In modern settings (and probably in Jesus’ day), “Repent” is not exactly a “welcoming” word, but it is a loving word nonetheless. “Repent” suggests (actually, it outright says) that there are problems and that changes are needed. Yes, there are some problems that need attention and some drives that must be called sinful whether or not it is politically correct or popular to do so. The transformative Word and grace from God can heal and perfect us, but we must come to believe the Gospel. To believe the Gospel is to accept the wisdom of the cross, which is absurdity to the world.

Thus, “Repent and believe the Gospel” challenges; it doesn’t always feel welcoming.
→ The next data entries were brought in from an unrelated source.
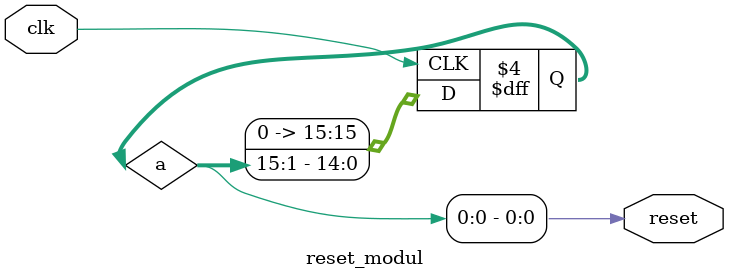
<source format=v>
`timescale 1 ns / 1 ps

module reset_modul ( clk ,reset );

output reset ;
wire reset ;

input clk ;
wire clk ;	

reg [15:0] a=16'b0110000000000000;

always @(posedge clk)	a<=a>>1;
	
	assign reset=a[0];
	

endmodule

</source>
Eric Sammons further notes,

Too many Catholics will avoid tough topics in the desire to remain “welcoming.” But this is exactly where we most fail in evangelization. In order to make disciples, we must be willing to push into uncomfortable areas … Only by doing so will we bring another to confront the truth. (p. 57).

Only the truth will set us free. Care and prudence will assist us in knowing how and when to shift from welcoming to making disciples, but we cannot forever remain in welcoming mode and call it true evangelization. The true Gospel comforts the afflicted and afflicts the comfortable; each of us, including the people we evangelize, is a little bit of both.

Be careful, then. The term “New Evangelization” is not always rightly understood.

I recommend Eric Sammons’ book as an important help in understanding that the “New Evangelization” cannot exclude the “Old Evangelization” established by Jesus and the Apostles, which must remain our truest model. It is not that there are no insightful aspects of the “New Evangelization” Just be careful not to embrace the new so much that the old is repudiated. Jesus’ approach was quite different from many versions of the “New Evangelization.” It would be an ironic twist if Jesus and His methods were not welcome in your warm, embracing, and welcoming parish.